### PROBLEM STATEMENT
Find each line below that contains the word "evidenciando" and copy those lines out in full.
EXERCISE INPUTS section start
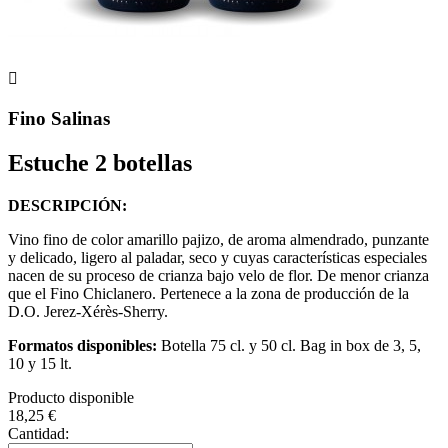

Fino Salinas
Estuche 2 botellas
DESCRIPCIÓN:
Vino fino de color amarillo pajizo, de aroma almendrado, punzante
y delicado, ligero al paladar, seco y cuyas características especiales
nacen de su proceso de crianza bajo velo de flor. De menor crianza
que el Fino Chiclanero. Pertenece a la zona de producción de la
D.O. Jerez-Xérès-Sherry.
Formatos disponibles:
Botella 75 cl. y 50 cl. Bag in box de 3, 5,
10 y 15 lt.
Producto disponible
18,25 €
Cantidad:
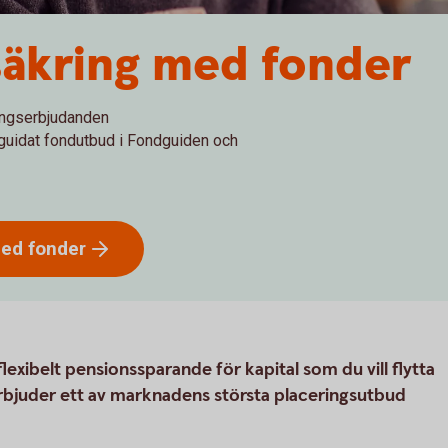
säkring med fonder
ingserbjudanden
 guidat fondutbud i Fondguiden och
med
fonder
lexibelt pensionssparande för kapital som du vill flytta
erbjuder ett av marknadens största placeringsutbud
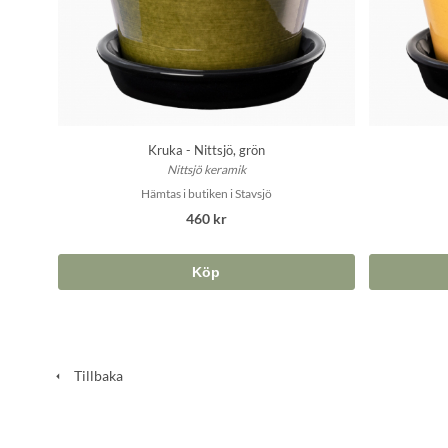
Kruka - Nittsjö, grön
Nittsjö keramik
Hämtas i butiken i Stavsjö
460 kr
Köp
Tillbaka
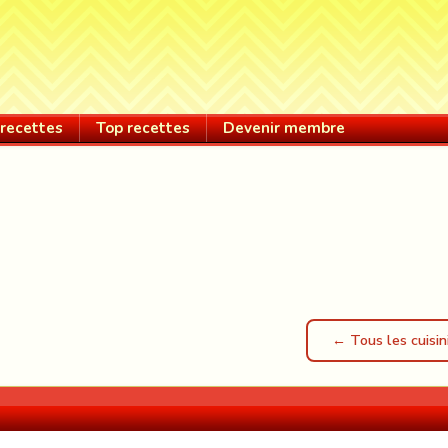
recettes
Top recettes
Devenir membre
← Tous les cuisin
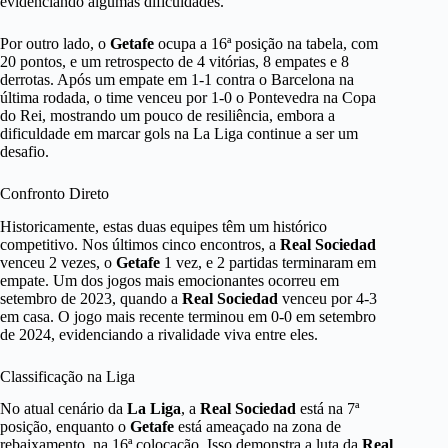
evidenciando algumas dificuldades.
Por outro lado, o
Getafe
ocupa a 16ª posição na tabela, com
20 pontos, e um retrospecto de 4 vitórias, 8 empates e 8
derrotas. Após um empate em 1-1 contra o Barcelona na
última rodada, o time venceu por 1-0 o Pontevedra na Copa
do Rei, mostrando um pouco de resiliência, embora a
dificuldade em marcar gols na La Liga continue a ser um
desafio.
Confronto Direto
Historicamente, estas duas equipes têm um histórico
competitivo. Nos últimos cinco encontros, a
Real Sociedad
venceu 2 vezes, o
Getafe
1 vez, e 2 partidas terminaram em
empate. Um dos jogos mais emocionantes ocorreu em
setembro de 2023, quando a
Real Sociedad
venceu por 4-3
em casa. O jogo mais recente terminou em 0-0 em setembro
de 2024, evidenciando a rivalidade viva entre eles.
Classificação na Liga
No atual cenário da
La Liga
, a
Real Sociedad
está na 7ª
posição, enquanto o
Getafe
está ameaçado na zona de
rebaixamento, na 16ª colocação. Isso demonstra a luta da
Real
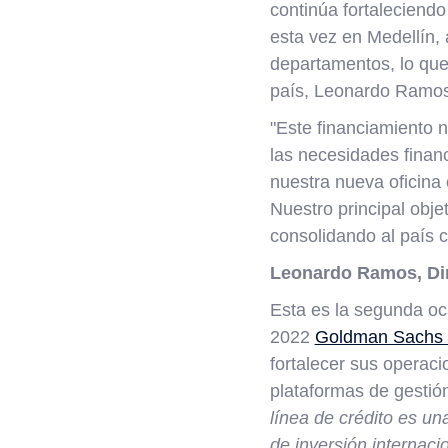
continúa fortaleciendo
esta vez en Medellín,
departamentos, lo que 
país, Leonardo Ramos,
"Este financiamiento 
las necesidades finan
nuestra nueva oficina 
Nuestro principal obj
consolidando al país 
Leonardo Ramos, Dir
Esta es la segunda oc
2022
Goldman Sachs le
fortalecer sus operac
plataformas de gestió
línea de crédito es u
de inversión internac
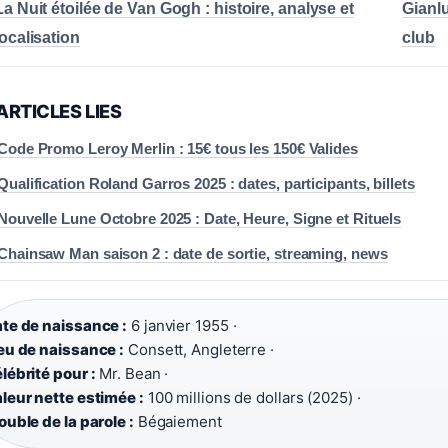
La Nuit étoilée de Van Gogh : histoire, analyse et
Gianlu
localisation
club
ARTICLES LIES
Code Promo Leroy Merlin : 15€ tous les 150€ Valides
Qualification Roland Garros 2025 : dates, participants, billets
Nouvelle Lune Octobre 2025 : Date, Heure, Signe et Rituels
Chainsaw Man saison 2 : date de sortie, streaming, news
te de naissance :
6 janvier 1955 ·
eu de naissance :
Consett, Angleterre ·
lébrité pour :
Mr. Bean ·
leur nette estimée :
100 millions de dollars (2025) ·
ouble de la parole :
Bégaiement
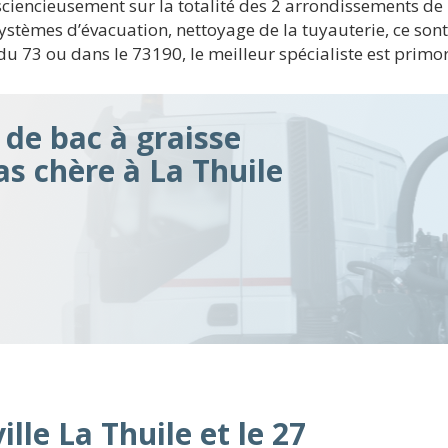
nsciencieusement sur la totalité des 2 arrondissements de
stèmes d’évacuation, nettoyage de la tuyauterie, ce sont 
u 73 ou dans le 73190, le meilleur spécialiste est primor
de bac à graisse
as chère à La Thuile
ille La Thuile et le 27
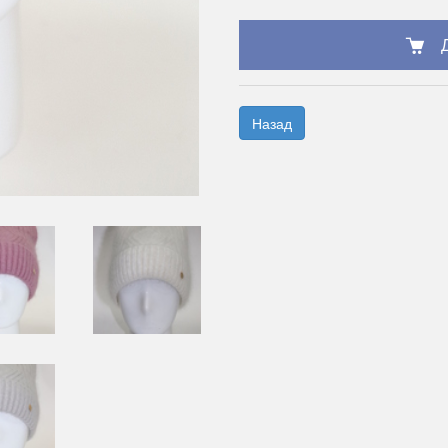
Назад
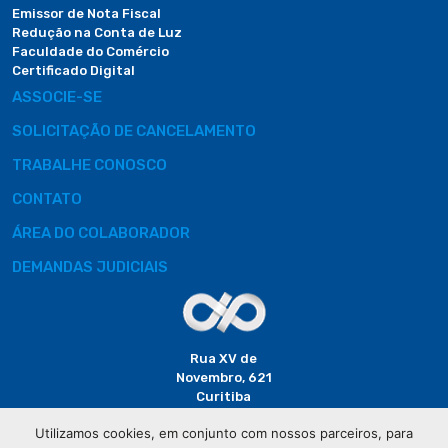
Emissor de Nota Fiscal
Redução na Conta de Luz
Faculdade do Comércio
Certificado Digital
ASSOCIE-SE
SOLICITAÇÃO DE CANCELAMENTO
TRABALHE CONOSCO
CONTATO
ÁREA DO COLABORADOR
DEMANDAS JUDICIAIS
Rua XV de
Novembro, 621
Curitiba
CEP: 80020-310
Utilizamos cookies, em conjunto com nossos parceiros, para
EXERCISE INPUTS section end
### WRITTEN REPLY
evidenciando algumas dificuldades.
de 2024, evidenciando a rivalidade viva entre eles.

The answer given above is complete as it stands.